Vivimos tiempos en los que el sentido de las palabras se desvanece. En apariencia, las seguimos utilizando como siempre; sin embargo, su contenido se ha vaciado o desvirtuado. La precisión lingüística ha dado paso a la ambigüedad, a la tergiversación de significados que antes eran firmes, sólidos, irrefutables. Como advirtió Confucio, cuando se le preguntó cuál sería su primer acto si fuese nombrado Emperador de China, respondió: “Comenzaría por fijar el sentido de las palabras”. Esta frase encierra una sabiduría esencial: sin el sentido preciso de las palabras, se tambalean los principios de una sociedad.
Nos encontramos en pleno proceso de desvalorización del lenguaje. Las frases que en otro tiempo reservábamos para lo más solemne, hoy las usamos para lo cotidiano. Se exagera lo secundario, se eleva lo circunstancial, se colocan conceptos sagrados al servicio de lo trivial. ¿Cuántos significados tienen hoy nuestras palabras? ¿Quién recuerda todavía que decir “amigo” o “querido” implicaba una verdadera cercanía afectiva? ¿Quién aún siente el apretón de manos como signo de confianza y no como gesto trivial?
Hoy, además, vivimos la era de las redes sociales, donde la palabra se ha vuelto efímera, impulsiva, utilitaria. Las plataformas digitales fomentan la inmediatez y la reducción del lenguaje a fórmulas simples, virales, carentes de profundidad. Palabras como “héroe”, “odio”, “épico” o “crisis” circulan con ligereza, vaciadas de su peso original.
Esta confusión semántica también se manifiesta en áreas tan populares como el deporte, donde el lenguaje ha sido víctima de un entusiasmo desbordado. “Para nosotros ganar es asunto de vida o muerte”. ¿No se está usando el lenguaje con una intensidad que no corresponde a la realidad del juego?

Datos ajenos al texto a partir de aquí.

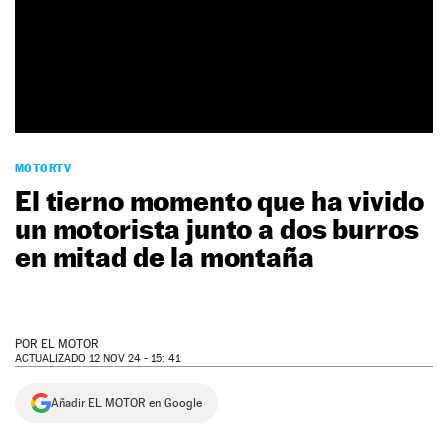
NEWSLETTER
SÍGUENOS
MOTORTV
El tierno momento que ha vivido
un motorista junto a dos burros
en mitad de la montaña
POR
EL MOTOR
ACTUALIZADO 12 NOV 24 - 15: 41
Añadir EL MOTOR en Google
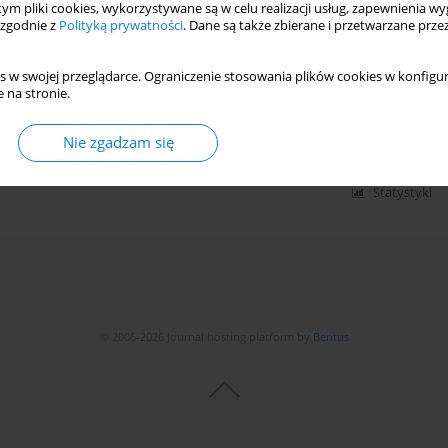
 tym pliki cookies, wykorzystywane są w celu realizacji usług, zapewnienia 
 zgodnie z
Polityką prywatności
. Dane są także zbierane i przetwarzane prze
 accumulation in
Chlorella pyrenoidosa
under
s w swojej przeglądarce. Ograniczenie stosowania plików cookies w konfigur
 na stronie.
ik Retno Buwono
,
Yunita Eka Puspitasari
,
Seto Sugianto Prabowo
ti
,
Anik Martinah Hariati
Nie zgadzam się
Statystyki
© 2006-2026 Journal hosting platform by
Bentus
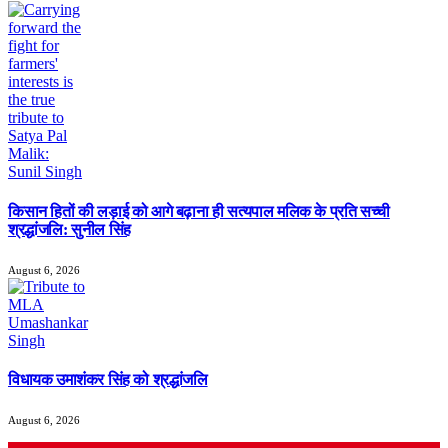
किसान हितों की लड़ाई को आगे बढ़ाना ही सत्यपाल मलिक के प्रति सच्ची
श्रद्धांजलि: सुनील सिंह
August 6, 2026
विधायक उमाशंकर सिंह को श्रद्धांजलि
August 6, 2026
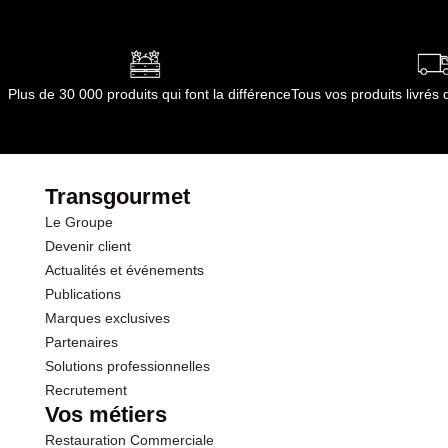
Plus de 30 000 produits qui font la différence
Tous vos produits livré
Transgourmet
Le Groupe
Devenir client
Actualités et événements
Publications
Marques exclusives
Partenaires
Solutions professionnelles
Recrutement
Vos métiers
Restauration Commerciale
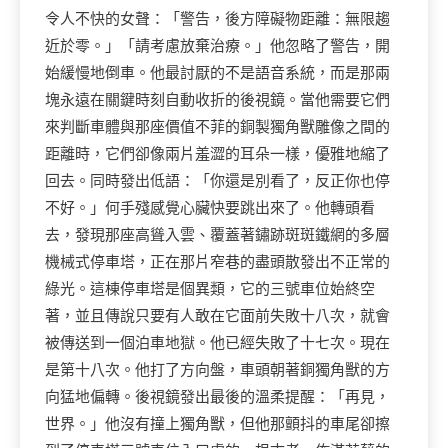
令人不快的女聲：「警告，後方障礙物距離：無限趨
近於零。」「請考慮放棄治療。」他忽略了警告，開
始緩慢地倒車。他最討厭的不是語音系統，而是那兩
塊永遠在關鍵時刻自動收折的後視鏡。當他需要它們
來判斷車體與那座價值不菲的銅製獨角獸雕像之間的
距離時，它們卻像兩片羞澀的耳朵一樣，優雅地縮了
回去。同時發出低語：「你還是別看了，反正你也停
不好。」何手殘感覺心臟快要跳出來了。他轉頭看
去，發現那座高聳入雲、覆蓋著鏽跡斑斑鐵網的多層
機械式停車塔，正在那片窄巷的盡頭散發出不正常的
綠光。這棟停車塔是個異類，它的三號車位始終空
著，並且傳說只要有人敢在它面前失敗十八次，就會
被傳送到一個泊車地獄。他已經失敗了十七次。現在
是第十八次。他打了方向盤，車頭朝著銅獨角獸的方
向猛地偏轉。後視鏡發出最後的溫柔提醒：「再見，
世界。」他沒有撞上獨角獸，但他那顫抖的車尾卻擦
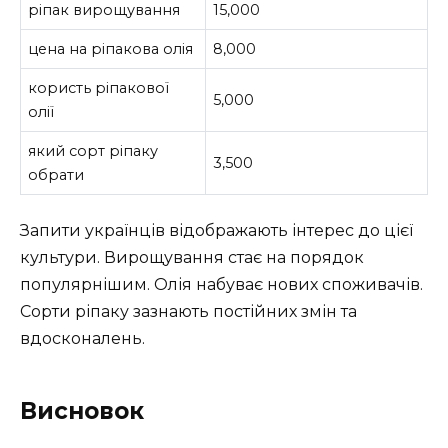
ріпак вирощування
15,000
цена на ріпакова олія
8,000
користь ріпакової
5,000
олії
який сорт ріпаку
3,500
обрати
Запити українців відображають інтерес до цієї
культури. Вирощування стає на порядок
популярнішим. Олія набуває нових споживачів.
Сорти ріпаку зазнають постійних змін та
вдосконалень.
Висновок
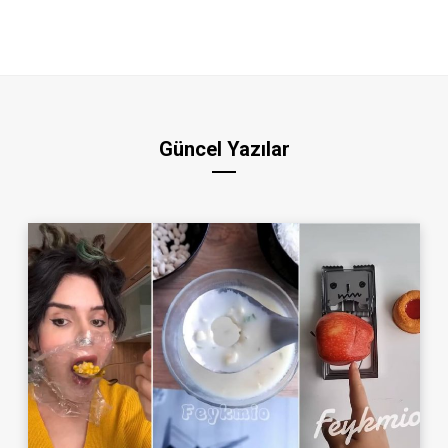
Güncel Yazılar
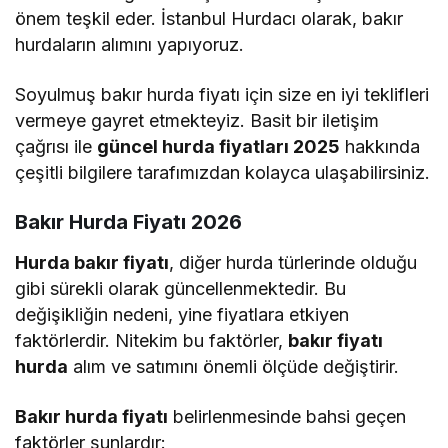
önem teşkil eder. İstanbul Hurdacı olarak, bakır
hurdaların alımını yapıyoruz.
Soyulmuş bakır hurda fiyatı için size en iyi teklifleri
vermeye gayret etmekteyiz. Basit bir iletişim
çağrısı ile
güncel hurda fiyatları 2025
hakkında
çeşitli bilgilere tarafımızdan kolayca ulaşabilirsiniz.
Bakır Hurda Fiyatı 2026
Hurda bakır fiyatı
, diğer hurda türlerinde olduğu
gibi sürekli olarak güncellenmektedir. Bu
değişikliğin nedeni, yine fiyatlara etkiyen
faktörlerdir. Nitekim bu faktörler,
bakır fiyatı
hurda
alım ve satımını önemli ölçüde değiştirir.
Bakır hurda fiyatı
belirlenmesinde bahsi geçen
faktörler şunlardır:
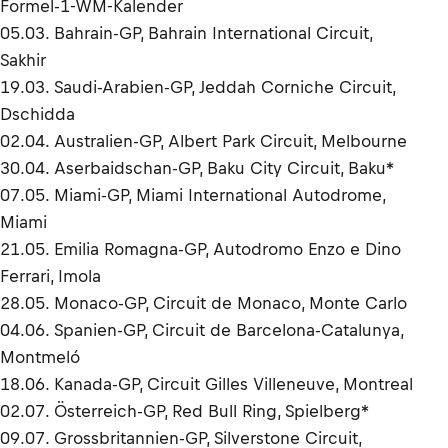
Formel-1-WM-Kalender
05.03. Bahrain-GP, Bahrain International Circuit,
Sakhir
19.03. Saudi-Arabien-GP, Jeddah Corniche Circuit,
Dschidda
02.04. Australien-GP, Albert Park Circuit, Melbourne
30.04. Aserbaidschan-GP, Baku City Circuit, Baku*
07.05. Miami-GP, Miami International Autodrome,
Miami
21.05. Emilia Romagna-GP, Autodromo Enzo e Dino
Ferrari, Imola
28.05. Monaco-GP, Circuit de Monaco, Monte Carlo
04.06. Spanien-GP, Circuit de Barcelona-Catalunya,
Montmeló
18.06. Kanada-GP, Circuit Gilles Villeneuve, Montreal
02.07. Österreich-GP, Red Bull Ring, Spielberg*
09.07. Grossbritannien-GP, Silverstone Circuit,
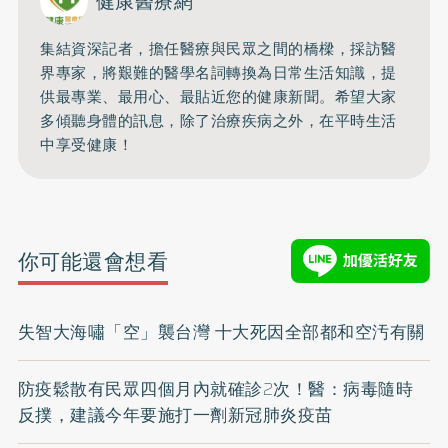
健康醫療網
集結資深記者，擔任醫療與民眾之間的橋樑，採訪醫
界專家，將艱難的醫學名詞轉換為日常生活知識，提
供最專業、最用心、最貼近您的健康新聞。希望大家
多傾聽身體的訊息，除了治療疾病之外，在平時生活
中享受健康！
你可能還會想看
失智大海嘯「空」襲台灣 十大死因全部都和空汚有關
防疫鬆散有民眾四個月內就確診2次！醫：病毒隨時
反撲，建議今年要施打一劑新冠肺炎疫苗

El verdadero deportista no dice “gané” o “perdí”, sino “ganamos” o “perdimos”. No se envanece con la victoria ni se derrumba con la derrota. No lucha contra el otro, sino contra sí mismo y sus propios límites.
La tergiversación del sentido de la palabra “deportista” puede desvirtuar su función educativa. Si exaltamos al deportista profesional por encima del científico, el maestro o el sabio, corremos el riesgo de perder el eje de nuestros valores. No hagamos que nuestros hijos conozcan más nombres de futbolistas que de héroes o pensadores de nuestra historia.

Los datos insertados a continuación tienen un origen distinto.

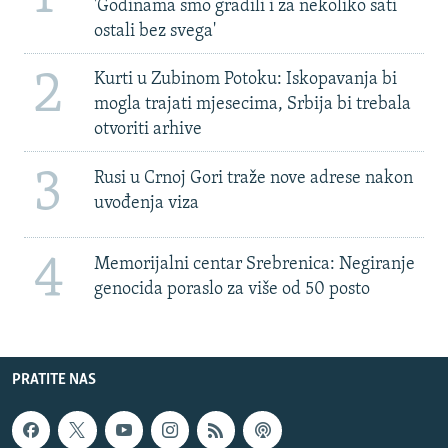
'Godinama smo gradili i za nekoliko sati
ostali bez svega'
2
Kurti u Zubinom Potoku: Iskopavanja bi
mogla trajati mjesecima, Srbija bi trebala
otvoriti arhive
3
Rusi u Crnoj Gori traže nove adrese nakon
uvođenja viza
4
Memorijalni centar Srebrenica: Negiranje
genocida poraslo za više od 50 posto
PRATITE NAS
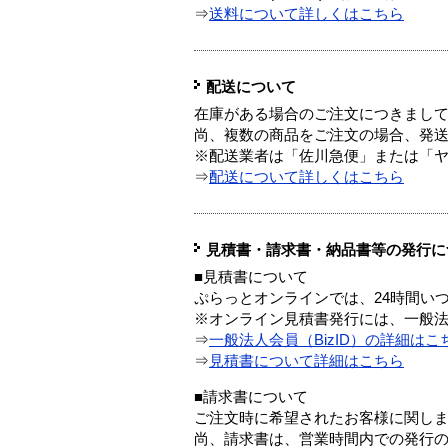
⇒
送料について詳しくはこちら
配送について
在庫がある場合のご注文につきまし
尚、複数の商品をご注文の場合、発
※配送業者は「佐川急便」または「
⇒
配送について詳しくはこちら
見積書・請求書・納品書等の発行に
■見積書について
ぷらっとオンラインでは、24時間い
※オンライン見積書発行には、一般法人
⇒
一般法人会員（BizID）の詳細はこ
⇒
見積書について詳細はこちら
■請求書について
ご注文時に希望されたお客様に関し
尚、請求書は、営業時間内での発行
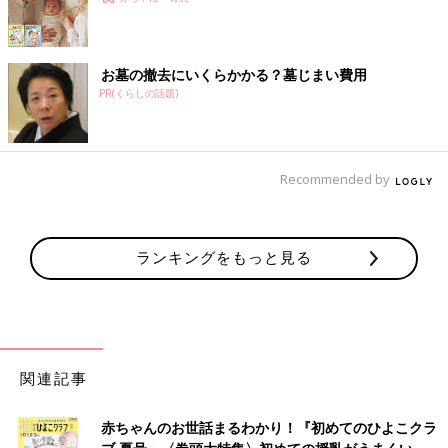
お墓の撤去にいくらかかる？墓じまい費用
PR(くらしの話題)
Recommended by
ランキングをもっと見る
関連記事
赤ちゃんのお世話まるわかり！『初めてのひよこクラ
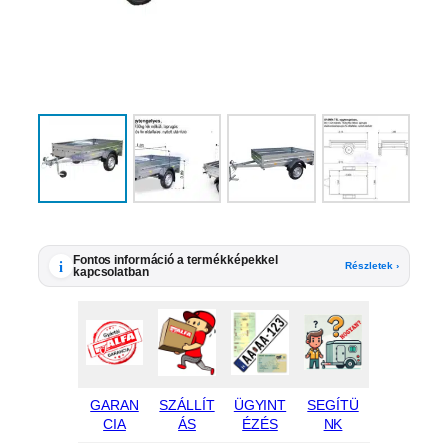
Fontos információ a termékképekkel
i
Részletek ›
kapcsolatban
GARAN
SZÁLLÍT
ÜGYINT
SEGÍTÜ
CIA
ÁS
ÉZÉS
NK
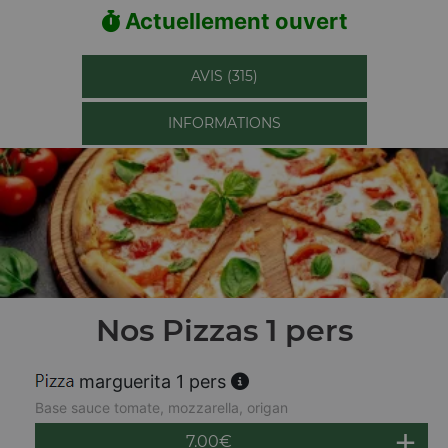
Actuellement ouvert
AVIS (315)
INFORMATIONS
Nos Pizzas 1 pers
marguerita 1 pers
Base sauce tomate, mozzarella, origan
7.00
€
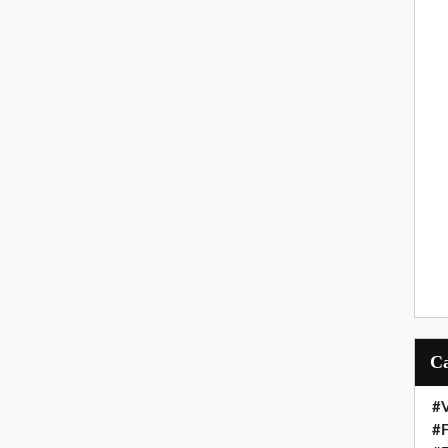
#V
#F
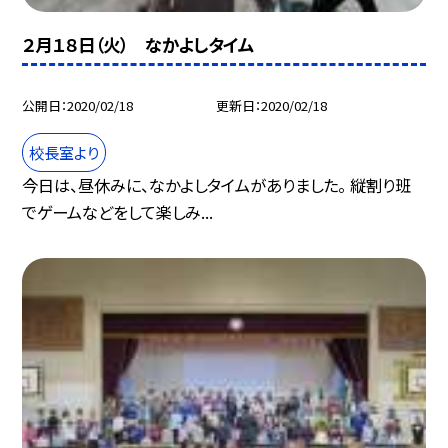
２月１８日（火） なかよしタイム
公開日
2020/02/18
更新日
2020/02/18
校長室より
今日は、昼休みに、なかよしタイムがありました。 縦割り班
でゲームなどをして楽しみ...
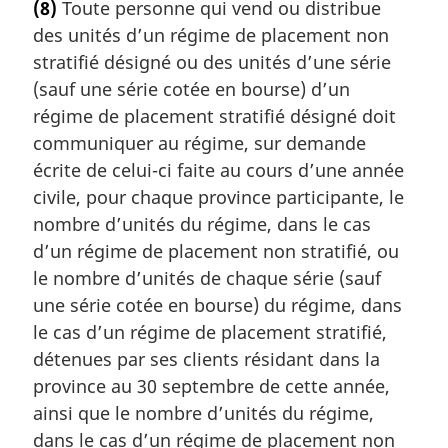
(8)
Toute personne qui vend ou distribue
e
des unités d’un régime de placement non
m
a
stratifié désigné ou des unités d’une série
r
(sauf une série cotée en bourse) d’un
g
régime de placement stratifié désigné doit
i
communiquer au régime, sur demande
n
écrite de celui-ci faite au cours d’une année
a
l
civile, pour chaque province participante, le
e
nombre d’unités du régime, dans le cas
:
d’un régime de placement non stratifié, ou
le nombre d’unités de chaque série (sauf
une série cotée en bourse) du régime, dans
le cas d’un régime de placement stratifié,
détenues par ses clients résidant dans la
province au 30 septembre de cette année,
ainsi que le nombre d’unités du régime,
dans le cas d’un régime de placement non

Por eso, si queremos restaurar el valor de la palabra, la lectura debe ser promovida desde la infancia. Un niño que lee es un niño que piensa, que aprende a nombrar el mundo con mayor claridad, a distinguir lo verdadero de lo falso, lo profundo de lo superficial. La lectura no es una actividad decorativa: es una forma de resistencia. En ella, la palabra recupera su dignidad, y con ella, la posibilidad de construir un pensamiento propio.